#### Extract provided

Graduation – first look review

The 2007 Palme d’Or winner returns to Cannes with another gripping and meticulous drama.

You could probably pen an A-Z series of doorstop-sized scholarly studies on the subject of corruption in movies, but there are scarce few titles which present corruption as a necessary evil. Cristian Mungiu’s superb latest, which screened as part of the 2016 Cannes competition, dares to muzzle the righteous anger in favour of taking a more measured and humane look at how something as simple as asking for a cheeky, life-sweetening favour can bring your whole world tumbling down.

Romanian society is viewed through the blotted prism of a high school student sitting her final exams and who is a cigarette paper’s breadth away from securing a scholarship at a prestigious UK university. Meanwhile, her respected father, a doctor, is happy to gently manipulate conditions to work in her favour. His actions become an obligation when she is attacked by a mystery assailant the day before her big Romanian test – her wellbeing is very much secondary to the idea that circumstances might lead her to miss this opportunity of a lifetime.

It’s a very grim situation, and Mungiu shows how easy it is to take a bite from the forbidden fruit, where sometimes you might not even realise what it is that you’re tasting. The father, Romeo, is compelled not only by a desire to see his daughter succeed where he didn’t, but takes action as a way to stop the culture of corruption slipping over to the younger generation. He wants to fix Romania.

But, as we’re gradually led to realise, it may be too late. Ethical purity can only exist if everyone is ethically pure. If you’re benignly complicit in the ill deeds of others, then you’re already on the dark side. And it’s rarely a case of a lone incident – corruption is usually part of a sprawling network of small fixes, it’s a disease that spreads through human contact.

########

- _Exercise set_:
1 - List every geographic place named in the Graduation review.
2 - Write the next paragraph of the Graduation review, continuing after its last sentence.

#### The data

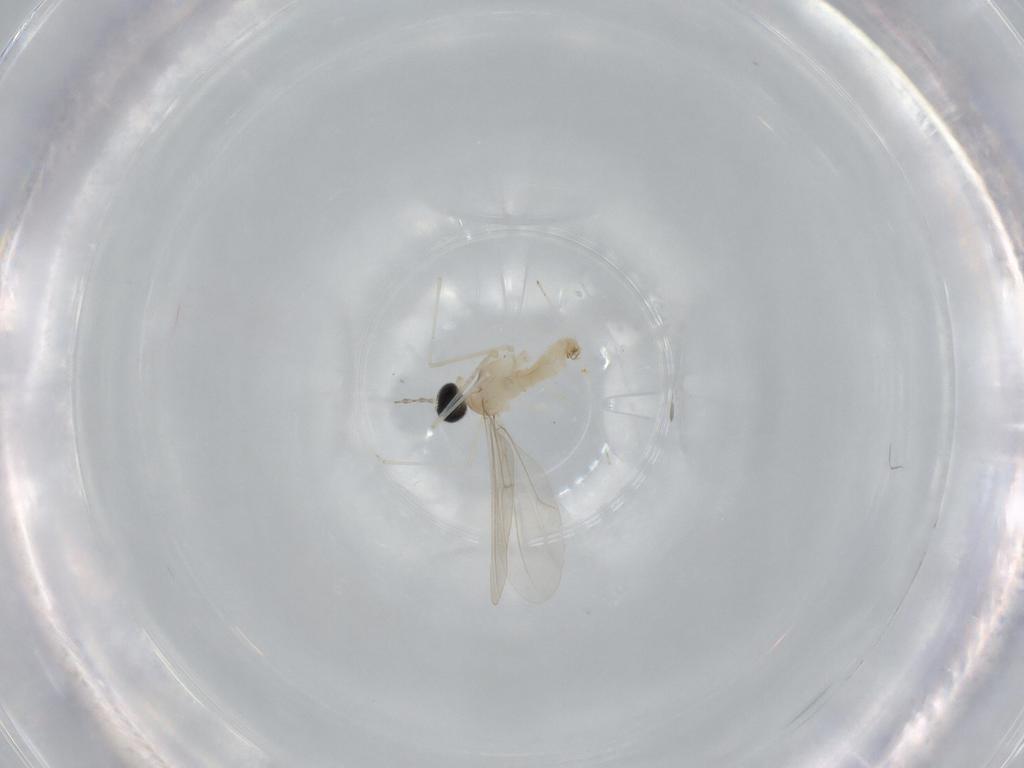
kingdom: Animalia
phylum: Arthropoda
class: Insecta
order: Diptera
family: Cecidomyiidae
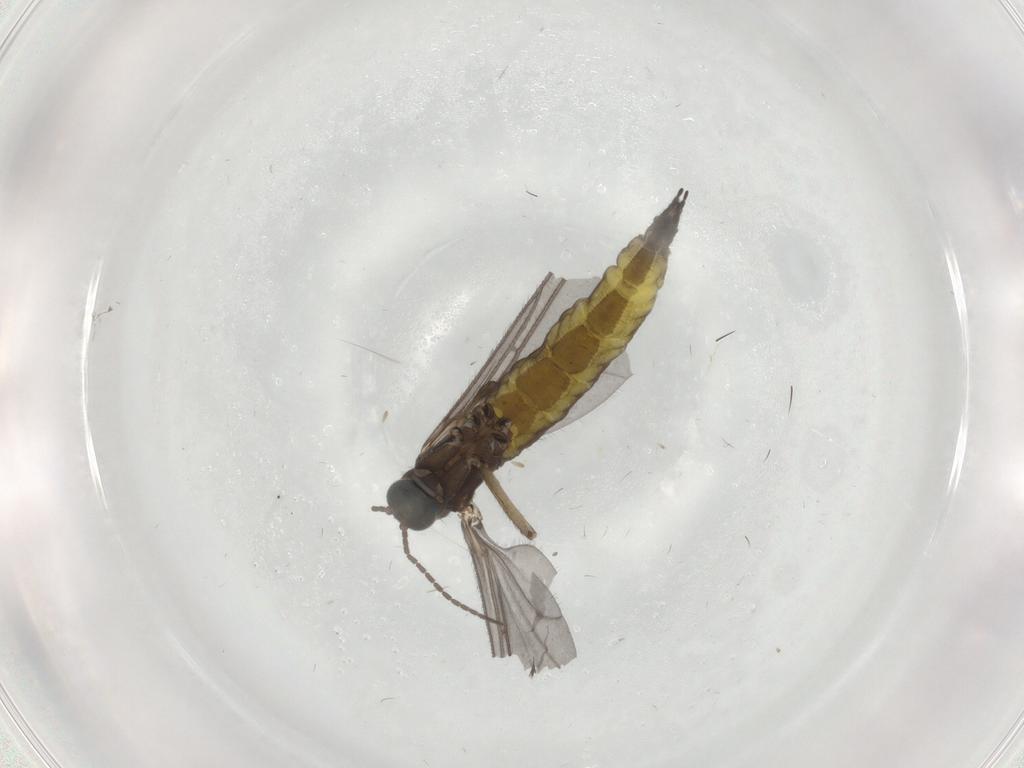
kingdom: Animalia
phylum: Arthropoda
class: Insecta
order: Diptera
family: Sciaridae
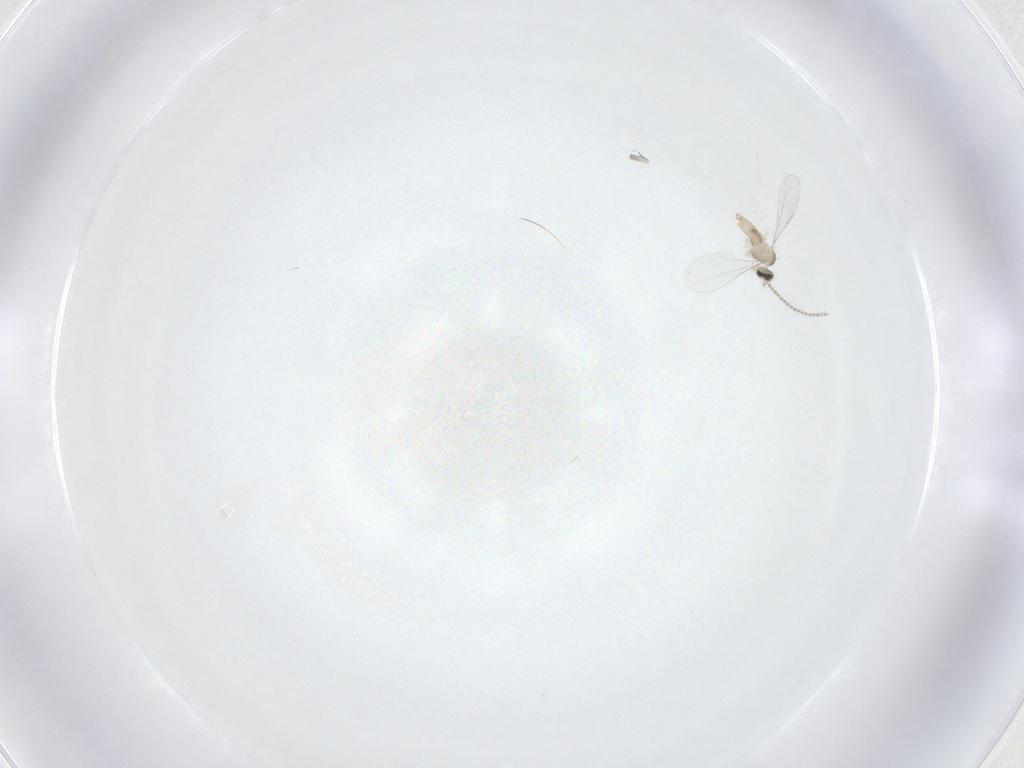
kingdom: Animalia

########

- _Outputs by task_:
1 - Cannes, the UK, Romania

2 -
Graduation doesn’t crank up the drama to the levels of bellowing hysteria in the same way as his previous films – 2007’s 4 Months, 3 Weeks and 2 Days and 2012’s Beyond the Hills. And this more measured approach makes this a work that’s easier to like than to love. As detailed and perceptive as it is, this also feels like his most academic film, as the tenor of the performances and the general mellowness of the discourse mean that florid emotion is noticeable in its absence. It’s a cold world full of cold people who are just trying to get by, but Mungiu’s greatest achievement is making us understand why Romeo is doing what he does, and how he is silently suffers with his blackened conscience.

Mungiu makes this stuff look very easy, filming in spare, unobtrusive medium shots and just observing as the world goes by. The editing is curt and the order of material is exemplary, as Romeo’s rounds take him between his work, the office of the local police chief (a high school pal), his ailing mother, his depressed wife and the home of a younger woman with whom he’s having an affair. Romeo is single-minded in his mission, and Graduation is a film about trying to give his unyielding pushiness a rational basis. Is he a good man in a bad world, or vice versa?